STP vs. UTP - What To Consider When Deciding
When it comes to running cable for your video surveillance network, one decision to make is whether your cables require shielding. While Shielded Twisted Pairs (STP) provide additional protection against electromagnetic interference (EMI) and offer greater durability, it comes at a higher cost. On the other hand, Unshielded Twisted Pairs (UTP) can be used in many indoor environments and save you money if you do not require additional protection for your cables.
Choosing the wrong cable type can compromise a video surveillance system’s dependability and effectiveness.
Jump to each section to learn more
• STP Cable Overview
• UTP Cable Overview
• Potential Sources of Interference Where STP Cables are Recommended
STP Cable Overview
STP cables offer more protection against interference for your data than UTP cables. The main physical differences include:
- Foil Shielding: The thin layer of foil surrounds each wired pair. Typically made of aluminum foil or a metal braided shield.
- Thicker Outer Jacket: The additional foil shields increase the diameter of the cable bundle. As a result a heavier and thicker outer jacket is needed.
- Ground Wire
The individual wrapping of the wired pairs helps prevent EMI by significantly reducing the ability of ambient interference to penetrate and traverse the cable.
Additionally, they prevent your cables from becoming sources of interference themselves. In sensitive environments such as medical imaging rooms, standard Ethernet cabling can unintentionally propagate interference, affecting equipment performance. Pair shielding minimizes or eliminates this issue.
Potential drawbacks of STP cables
- The additional protection makes STP cables heavier and more rigid than UTP cables. Therefore, installing STP cables can be more strenuous.
- The shielding in STP cables needs to be grounded to prevent it from picking up unwanted signals.
- STP cables are more expensive and increase the costs of your installation.
UTP Cable Overview
UTP cables are often used indoors and can be installed through ceilings or walls.
They have the same wired pairs as STP cables, however, they lack additional protective shielding and have a thinner outer jacket. Due to this, they can more easily be damaged when exposed to harsh weather conditions and they are more susceptible to EMI.
Although UTP cables do not have any additional shielding, it is a popular choice for many IP video surveillance systems in buildings and locations where risk of EMI is low, due to its ease of installation and lower cost.
You can learn more here in our guide on how to terminate Ethernet cables.

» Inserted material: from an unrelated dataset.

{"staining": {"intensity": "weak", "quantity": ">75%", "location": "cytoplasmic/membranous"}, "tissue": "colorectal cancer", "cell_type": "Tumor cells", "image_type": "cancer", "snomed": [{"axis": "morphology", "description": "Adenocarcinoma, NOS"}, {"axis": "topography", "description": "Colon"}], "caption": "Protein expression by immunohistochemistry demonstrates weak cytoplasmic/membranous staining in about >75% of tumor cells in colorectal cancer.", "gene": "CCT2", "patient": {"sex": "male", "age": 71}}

Potential Sources of Interference Where STP Cables are Recommended
STP should be employed where interference is likely to pose a problem. Common scenarios where interference can impact video quality and data transmission include:
Proximity to High Voltage Wiring: Power wiring running close to data cabling can disrupt data transmission. Best practices dictate the use of STP cables when data cabling shares the same raceway with power cables.
Near Inductive Devices: Inductive devices rely on magnetic fields for operation. Data cabling in proximity to electromechanical equipment such as electric motors, power transformers, magnetic coils, or solenoids can introduce significant EMI. Even cable proximity to devices such as HVAC equipment or door maglocks can cause enough interference to degrade video quality.
In settings where such devices are prevalent, shielding the cables is crucial.
Proximity to high-voltage lighting: Standard light fixtures are a major source of EMI. Given that Ethernet cables often run above these fixtures, STP cables are essential if formal cable trays or conduits are not available.